GEOS Applications
Official Berkeley Softworks Offerings
Here is a list of applications from Berkeley Softworks (BSW):
geoPaint
The first of the two "killer apps" that came bundled with GEOS, geoPaint is a high-resolution drawing program heavily inspired by MacPaint. Unlike other C64 drawing programs that operate on the C64's 320x192 high-resolution screen, geoPaint lets you work on a full-sized US Letter document (8.5"x11"). If you use the navigation tool, you can see that the visible work area represents around 10% of the total document size.
geoPaint can be used to put the finishing touches on a geoWrite document that has been transformed with one of the special printer drivers generated by the Paint Drivers application.
geoWrite
The second killer app, geoWrite, introduced Commodore users to the modern desktop publishing convention of "What You See Is What You Get" (WYSIWYG). I cannot overstate what a revolutionary change it was to go from monospaced dot-matrix printing to this modern approach with proportional fonts, text styling, and immediate visual feedback.
geoWrite's visible work area is only four inches wide, so typing out a full-width document causes the display to flip back and forth between the two halves of the page, a process which is both distracting and annoyingly slow. GEOS users quickly learned to eliminate screen flipping by setting narrow margins before starting to write. After all the text is entered, the margins can be readjusted to use the full width of the page.
When managing your work disks, pay attention to your fonts. If your font files are not on the same disk as your document, geoWrite will revert to displaying your document in the system font, 9-point BSW.
geoSpell
geoSpell is a standalone application that spell-checks geoWrite documents. To run a check, your work disk must contain the geoSpell application, the document you want to check, the GeoDictionary data file, and an optional "personal" dictionary.
The spell-check process is slow: geoSpell takes 15 seconds to launch from a 1581, and a further 70 seconds are required to check a 200-word document. Using the RAM disk as your work disk reduces the overall run time to about 45 seconds, which is still slow.
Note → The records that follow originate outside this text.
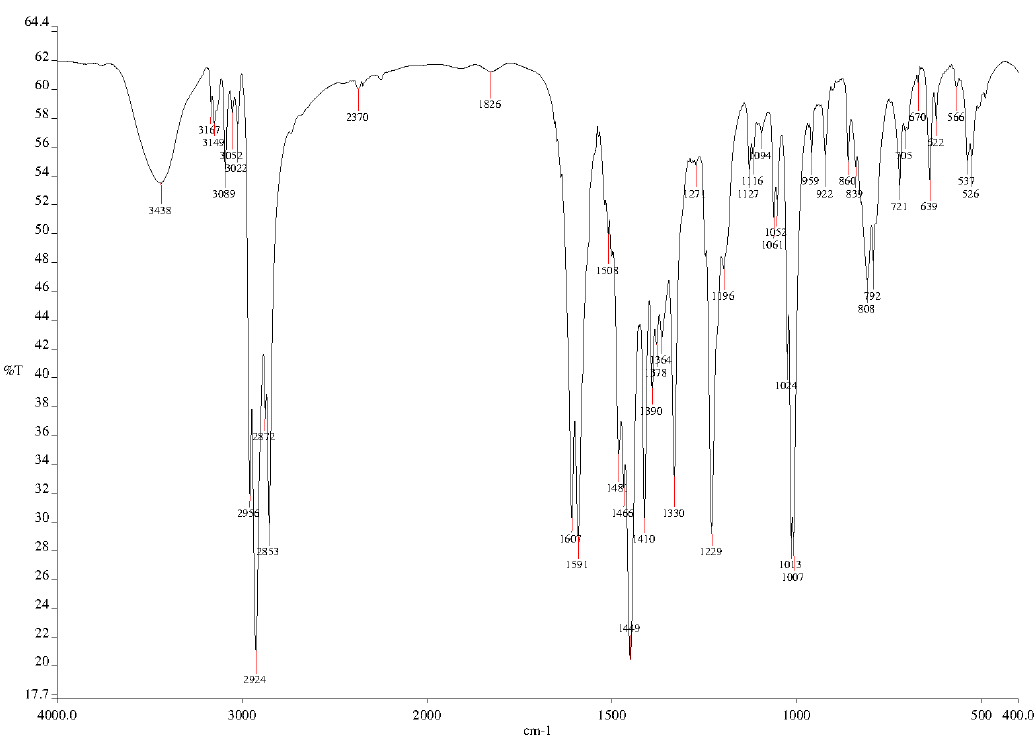
Figure 3. IR spectrum (KBr) ν (cm − 1 ).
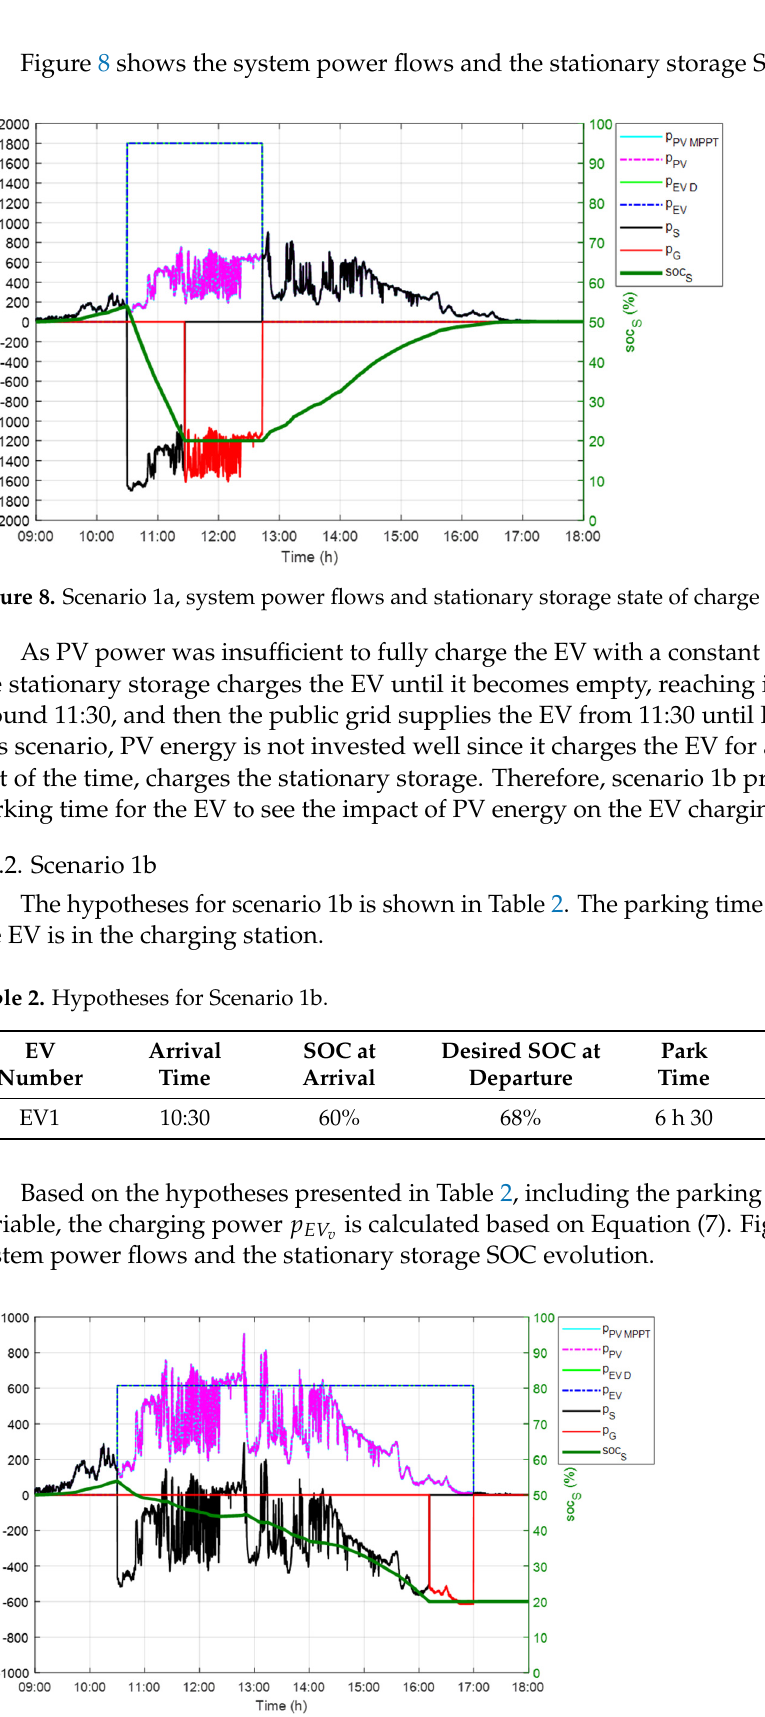
Table 1. Hypotheses for Scenario 1a.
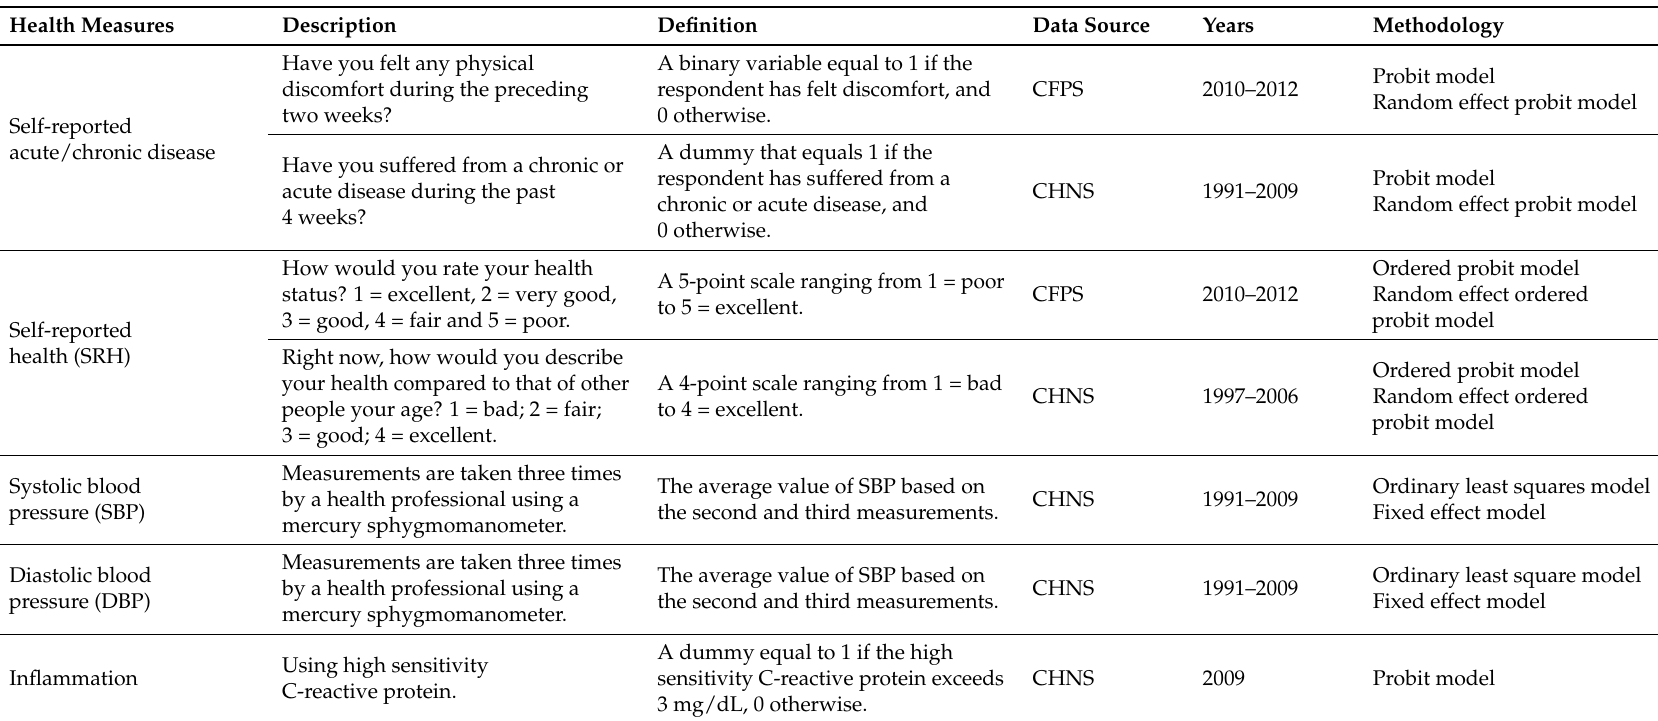
Table A2. Summary of health measures, data and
It's not practical to run continuous spell checks as you work; you'll want to wait until your document is complete before running the spell check.
geoSpell flags words it doesn't recognize but the dictionary is incomplete. It couldn't find a match for "marches" although it did know "march" and "marching". geoSpell doesn't offer suggestions, but it does provide a search tool so you can see what's in its dictionary. If a word is not found, the user is responsible for looking up the correct spelling in a physical dictionary.
I used to keep a personal dictionary of musical terms (typically Italian words that would not be in the base dictionary), and another of composer's names (because I could never quite seem to get "Tchaikovsky" right). It's a good idea to keep separate dictionaries for different topics, because if your personal dictionary gets too large, it can significantly slow down the spell-check process.